The WNBA recently released its most ambitious schedule in league history: 44 games per team, two expansion franchises, and 330 total games across 15 teams. Commissioner Cathy Engelbert called it a celebration of the league’s “unprecedented momentum.”
She’s right. The WNBA is experiencing genuine growth: record attendance, rising stars, and expansion buzz.
But the timing tells a story. This schedule dropped while CBA negotiations are stalled and free agency is frozen. The league is showcasing expansion and revenue growth at the exact moment both sides are negotiating what that growth is worth.
The Revenue Play
Forty-four games per team means more tickets to sell. In addition to that, nineteen games are happening at “special venues,” arenas larger than teams’ usual home courts. Las Vegas brings three games to T-Mobile Arena. Chicago will use United Center. Connecticut takes games to TD Garden in Boston.
The strategy is clear: fill bigger buildings, generate more revenue and prove the WNBA is in demand.
Now add in the Commissioner’s Cup taking over the entire league schedule for 17 days in June with Coinbase sponsorship, and you’re looking at multiple revenue streams working together.
This matters because revenue sharing is the biggest sticking point in CBA negotiations. The players’ union wants about 30% of gross revenue. The league wants to share a percentage of net revenue after expenses.
This schedule, with its expanded games and bigger venues, is concrete evidence of the revenue both sides are in contention over.
Two Expansion Teams, Two Very Different Approaches
The WNBA is adding two expansion teams this season: the Portland Fire and Toronto Tempo.
Portland is the safe play. The Fire returns to a city that supported a WNBA team before, playing in an established NBA arena. It’s a proven market with solid infrastructure and engaged fanbase.
Toronto is the risk.
As the league’s first international franchise, the Tempo represents global ambitions. Their “home” schedule is very telling: four different buildings across three cities. Coca-Cola Coliseum in Toronto, Scotiabank Arena in Toronto, Bell Centre in Montreal, Rogers Arena in Vancouver.
Most WNBA teams build their identity around one city, one fanbase. Toronto is essentially operating as four different franchises depending on the week. Fans in Toronto don’t get consistency of attending regular home games. Players don’t get the rhythm of a true home-court advantage. And the team itself has to establish an identity across multiple markets instead of planting roots in one.
The league is betting Toronto can create a national following rather than a local one. It’s ambitious. It’s also untested.
If Toronto succeeds, it proves the WNBA can work internationally. If it struggles, it’s a very public warning about expanding too fast.

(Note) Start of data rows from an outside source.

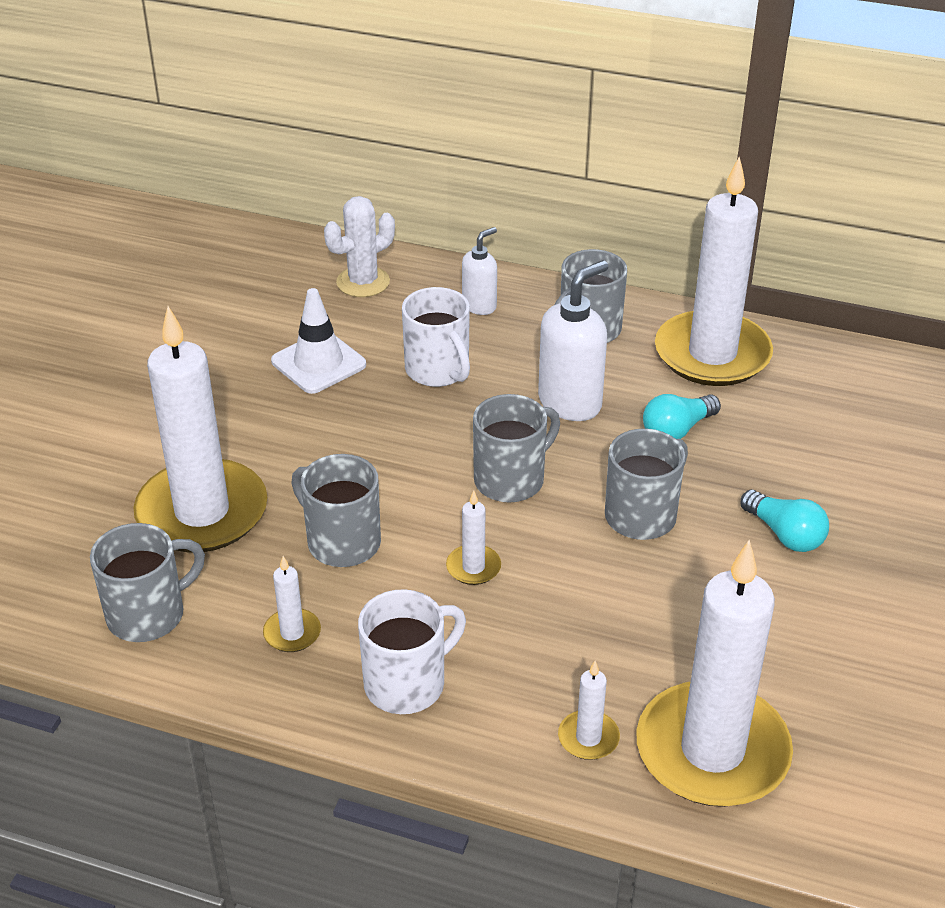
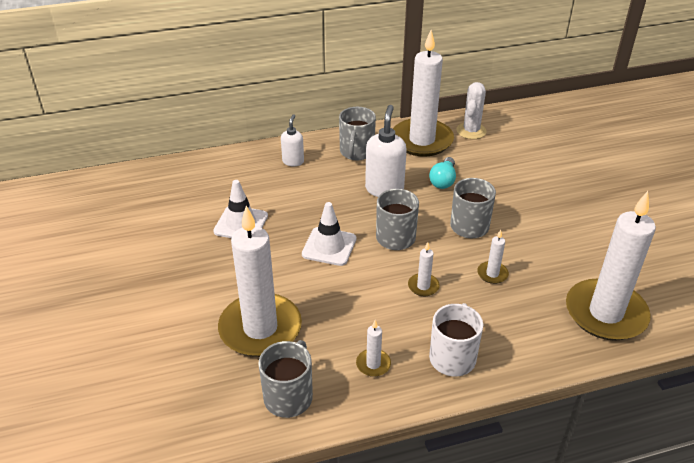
camera: 35 degrees left, 0 degrees up
(342, 542) = (349, 306): grey mug -> none
(363, 282) = (221, 173): white cactus -> white cactus (471, 131)
(402, 448) = (329, 246): none -> white traffic cone
(438, 370) = (306, 201): white mug -> none
(588, 738) = (554, 336): white candle -> white candle (492, 274)
(785, 534) = (533, 205): turquoise light bulb -> none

What’s Not in the Press Release
The WNBA’s schedule announcement was polished and optimistic, all about growth, momentum, and celebrating 30 years. But press releases are just as much about what they leave out as they are what they include.
There’s no mention of charter flights, a major player demand. No TV deal specifics beyond “over 200 games” being nationally broadcast. No explanation for why Washington plays just one game at Capital One Arena.
Here’s the context: The previous CBA expired January 9th. Negotiations are in a “status quo” period where old terms stay in effect while both sides keep talking. Free agency is frozen because 75% of the league’s players refuse to sign contracts under old salary structures when massive increases are being negotiated.
The league’s most recent proposal would raise average salaries from $120,000 to over $530,000. Maximum salaries would hit $1 million, up from $249,000.
But players want a percentage of gross revenue. The league wants to share net revenue after expenses. That’s the fundamental disagreement.
So when the WNBA releases a schedule celebrating growth—44 games, international expansion, bigger venues—while negotiations are stalled, it’s worth noting what’s emphasized and what’s not.
The league says the schedule is for logistical planning. But it’s also landing in the middle of the most important CBA negotiations in league history.
The Bottom Line
This schedule is a business document released at a specific moment.
It shows investors the league is expanding. It tells cities considering teams that the WNBA is viable. It proves the league has moved past fighting for survival.
And it documents growth while both sides negotiate what that growth is worth.
The basketball will be great. Caitlin Clark versus Paige Bueckers opening weekend, the Aces chasing a historic winning streak, and new markets in Portland and Toronto.
But if you’re only seeing the games, you’re missing what’s really happening. This schedule dropped during negotiations for a reason, whether the league says it out loud or not.